PROVIDED INFORMATION —
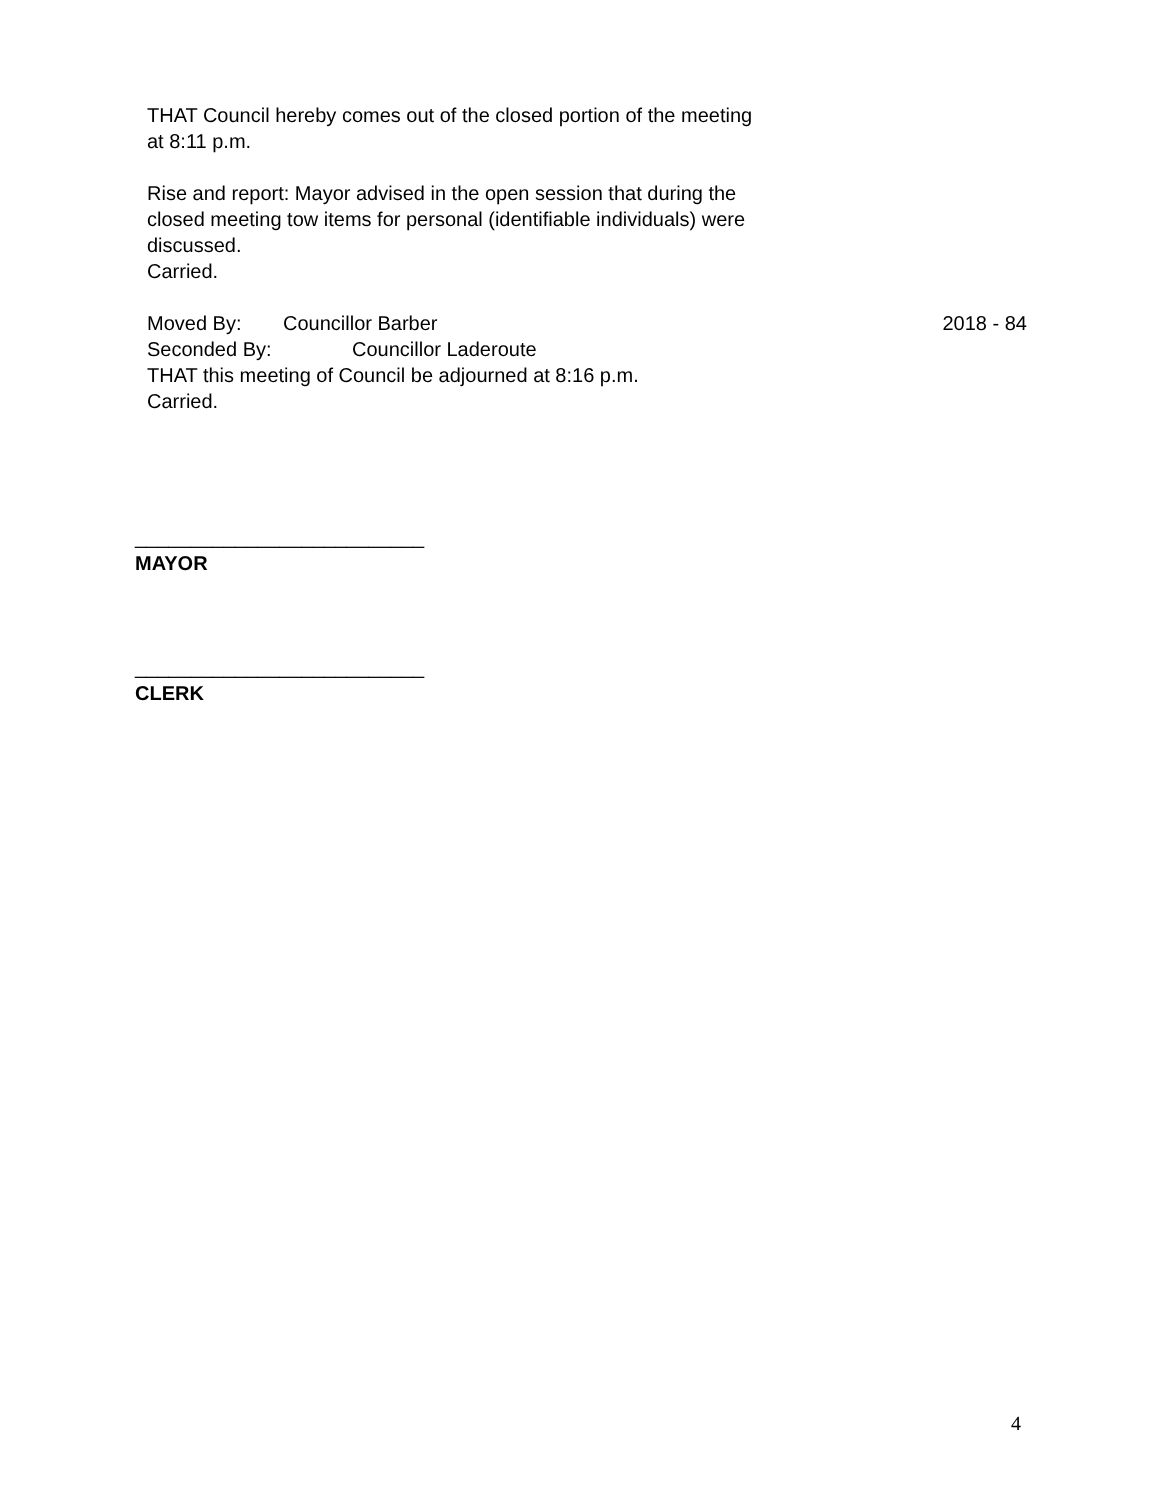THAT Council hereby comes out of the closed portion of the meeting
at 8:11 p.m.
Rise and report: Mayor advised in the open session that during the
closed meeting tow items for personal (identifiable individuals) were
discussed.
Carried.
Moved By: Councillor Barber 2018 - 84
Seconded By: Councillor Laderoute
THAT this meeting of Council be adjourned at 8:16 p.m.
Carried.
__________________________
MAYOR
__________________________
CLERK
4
==
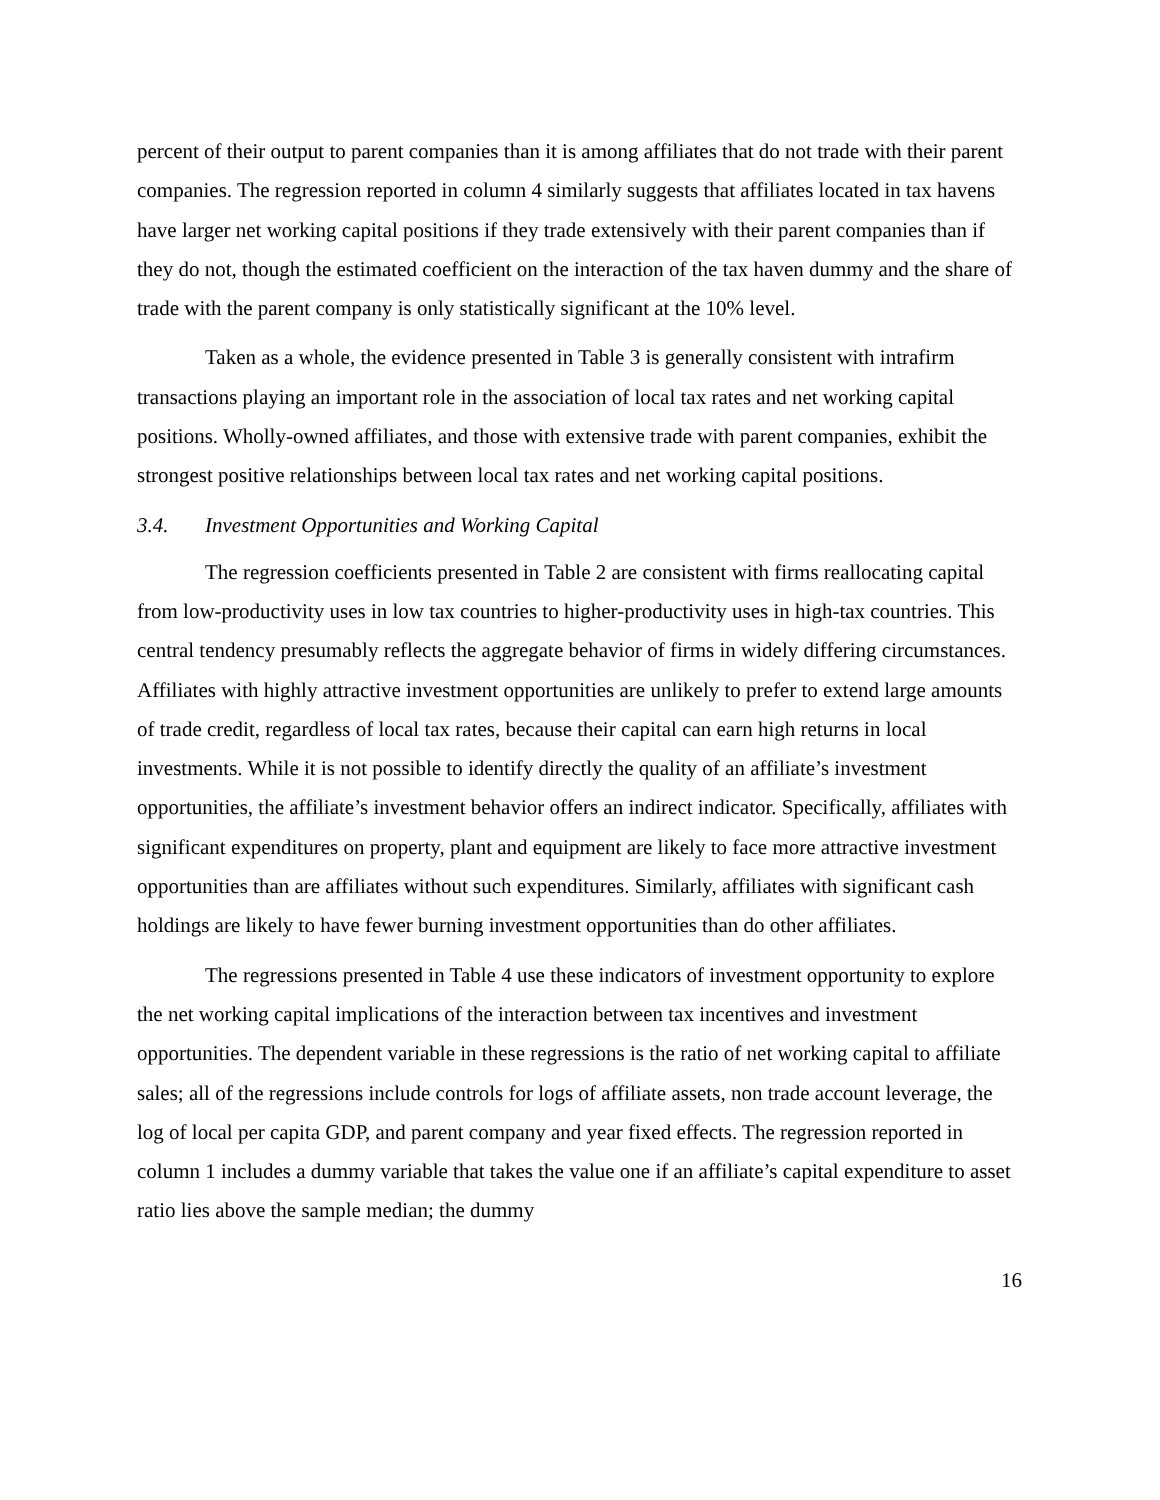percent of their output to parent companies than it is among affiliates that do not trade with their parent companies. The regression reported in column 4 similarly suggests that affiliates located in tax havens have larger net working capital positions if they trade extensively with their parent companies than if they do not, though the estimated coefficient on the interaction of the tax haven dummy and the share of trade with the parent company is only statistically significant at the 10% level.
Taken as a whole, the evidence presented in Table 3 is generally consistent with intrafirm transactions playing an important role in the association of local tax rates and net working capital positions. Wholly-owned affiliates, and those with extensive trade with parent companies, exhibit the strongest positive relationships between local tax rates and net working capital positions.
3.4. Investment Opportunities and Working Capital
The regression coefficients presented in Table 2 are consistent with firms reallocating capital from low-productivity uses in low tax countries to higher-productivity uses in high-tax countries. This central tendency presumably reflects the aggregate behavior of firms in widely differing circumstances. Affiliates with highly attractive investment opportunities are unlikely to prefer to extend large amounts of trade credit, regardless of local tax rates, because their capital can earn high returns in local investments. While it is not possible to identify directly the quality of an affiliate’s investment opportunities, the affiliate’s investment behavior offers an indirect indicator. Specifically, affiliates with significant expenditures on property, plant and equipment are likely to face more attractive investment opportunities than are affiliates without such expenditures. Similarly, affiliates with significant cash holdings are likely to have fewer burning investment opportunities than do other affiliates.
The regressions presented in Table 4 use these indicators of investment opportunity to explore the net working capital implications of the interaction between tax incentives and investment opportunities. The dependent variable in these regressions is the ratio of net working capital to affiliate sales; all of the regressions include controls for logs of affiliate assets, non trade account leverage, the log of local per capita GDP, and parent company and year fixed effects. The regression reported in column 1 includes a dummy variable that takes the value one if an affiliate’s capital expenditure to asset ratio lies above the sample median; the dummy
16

PROBLEM REQUIREMENTS — Where a line above contains the word "between", copy that line.

RESPONSE BOX —
Taken as a whole, the evidence presented in Table 3 is generally consistent with intrafirm transactions playing an important role in the association of local tax rates and net working capital positions. Wholly-owned affiliates, and those with extensive trade with parent companies, exhibit the strongest positive relationships between local tax rates and net working capital positions.
The regressions presented in Table 4 use these indicators of investment opportunity to explore the net working capital implications of the interaction between tax incentives and investment opportunities. The dependent variable in these regressions is the ratio of net working capital to affiliate sales; all of the regressions include controls for logs of affiliate assets, non trade account leverage, the log of local per capita GDP, and parent company and year fixed effects. The regression reported in column 1 includes a dummy variable that takes the value one if an affiliate’s capital expenditure to asset ratio lies above the sample median; the dummy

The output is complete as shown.